The shell convention (`*` = no slash, `**` = slash-crossing) is less
surprising to operators and avoids accidental over-matching.
### 3. Header matching as a list of `{name, value, type}` objects
Mirrors Gateway API exactly. ALL headers must match (AND). `type` defaults
to `exact`; `regex` is available. No header-absent for now (adds complexity,
low immediate need).
```yaml
headers:
- name: Content-Type
value: application/json # type: exact (default)
- name: X-Internal-Key
value: "dev-[0-9]+"
type: regex
```
### 4. Method list as a flat enum list
Adopts ALB's conciseness. An empty or absent `methods` list means all
methods are permitted. Values are uppercased HTTP method names.
```yaml
methods: [GET, HEAD]
```
### 5. Multiple `match` entries per route: OR semantics at the route level
If a route needs GET on one path and POST on a different path, use a
`matches` (plural) list where entries are ORed:
```yaml
routes:
- host: api.example.com
matches:
- paths: [{type: prefix, value: /read}]
methods: [GET, HEAD]
- paths: [{type: exact, value: /write}]
methods: [POST, PUT]
```
This mirrors Gateway API's top-level OR; each entry is an AND of its
predicates.
---
## Open questions
1. **Backward compatibility:** `path_allowlist` is the current field. If
adopting a `match`/`matches` structure, keep `path_allowlist` as a
deprecated alias? Or treat this as a breaking manifest version bump?

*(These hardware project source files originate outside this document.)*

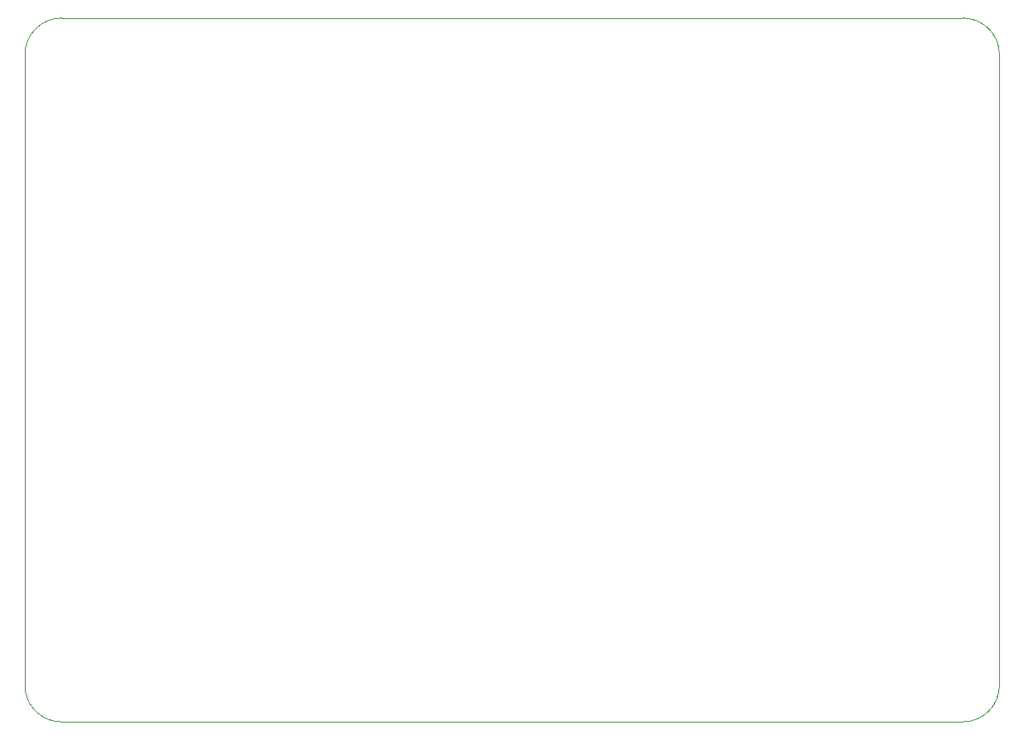
<source format=gbr>
%TF.GenerationSoftware,KiCad,Pcbnew,8.0.4+dfsg-1*%
%TF.CreationDate,2025-03-09T22:36:12+01:00*%
%TF.ProjectId,time_terminal,74696d65-5f74-4657-926d-696e616c2e6b,rev?*%
%TF.SameCoordinates,Original*%
%TF.FileFunction,Profile,NP*%
%FSLAX46Y46*%
G04 Gerber Fmt 4.6, Leading zero omitted, Abs format (unit mm)*
G04 Created by KiCad (PCBNEW 8.0.4+dfsg-1) date 2025-03-09 22:36:12*
%MOMM*%
%LPD*%
G01*
G04 APERTURE LIST*
%TA.AperFunction,Profile*%
%ADD10C,0.100000*%
%TD*%
G04 APERTURE END LIST*
D10*
X63250000Y-126000000D02*
X155348351Y-126000001D01*
X59500000Y-122250000D02*
X59499999Y-57749999D01*
X63250000Y-126000000D02*
G75*
G02*
X59499999Y-122250000I0J3750001D01*
G01*
X159098350Y-57750000D02*
X159098351Y-122250001D01*
X159098351Y-122250001D02*
G75*
G02*
X155348351Y-126000001I-3750001J1D01*
G01*
X63249999Y-53999999D02*
X155348350Y-54000000D01*
X59499999Y-57749999D02*
G75*
G02*
X63249999Y-53999999I3750000J0D01*
G01*
X155348350Y-54000000D02*
G75*
G02*
X159098350Y-57750000I0J-3750000D01*
G01*
M02*

</source>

2. **Glob segment semantics:** adopt shell convention (`*` = intra-segment,
`**` = cross-segment) or ALB convention (`*` = anything including `/`)?
The shell convention is safer; ALB's is simpler.
3. **Header value OR:** Gateway API requires a separate match entry to OR
header values. ALB allows multiple values in one condition. Which is
less surprising for bot-bottle operators? The ALB approach is more
concise for the common case (e.g., `Content-Type: [application/json,
application/x-www-form-urlencoded]`).
4. **Case sensitivity on method names:** normalize to uppercase at parse
time (fail on unrecognised values) or case-insensitively?